Ela conta que também passou a ser perseguida por uma assistente social do Care e perdeu o direito inclusive ao benefício da gratuidade na alimentação do bandejão.

A professora Adriana ia justamente acompanhá-la numa reunião com a assistência social nesta terça, para ajudá-la a recuperar o direito perdido.

“Eu sou extremamente pobre, tenho cadastro único social. Estava na primeira lista (da USP) de vulnerabilidade”, frisa.

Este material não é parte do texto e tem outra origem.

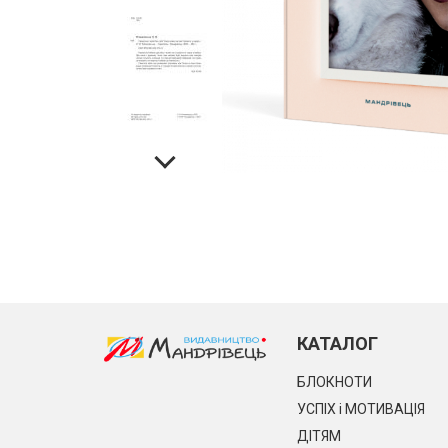
КАТАЛОГ
БЛОКНОТИ
УСПІХ і МОТИВАЦІЯ
ДІТЯМ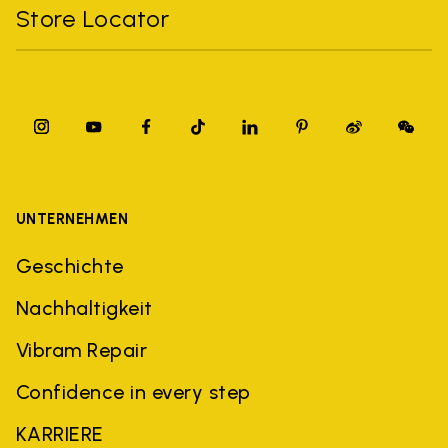
Store Locator
UNTERNEHMEN
Geschichte
Nachhaltigkeit
Vibram Repair
Confidence in every step
KARRIERE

A estudante fez o cursinho do Núcleo de Consciência Negra da USP e trabalhou lá como secretária.

Hoje está no terceiro ano de Saúde Pública e também é escritora sobre a temática da negritude.

O depoimento de Thainá está agendado para o próximo dia 29. “Já chorei muito por tudo que aconteceu hoje, mas agora estou tranquila”, conta.

Procurada pela reportagem de Holofote, a reitoria da USP divulgou nota assinada pela Pró-Reitoria de Inclusão e Pertencimento em que afirma que não solicitou nem concorda com a ação que envolveu o policial dentro do campus.“Na tarde de hoje (22/03) houve uma ação da Polícia Civil no CARE, movida por um Boletim de Ocorrência relacionado a situação de violência ocorrida no Crusp. Importante esclarecer que a Universidade NÃO REQUEREU NEM CONCORDA com ações dessa natureza, da forma como foi realizada. Envidaremos esforços para que tais eventos não se repitam em nossas dependências”, diz o texto da reitoria.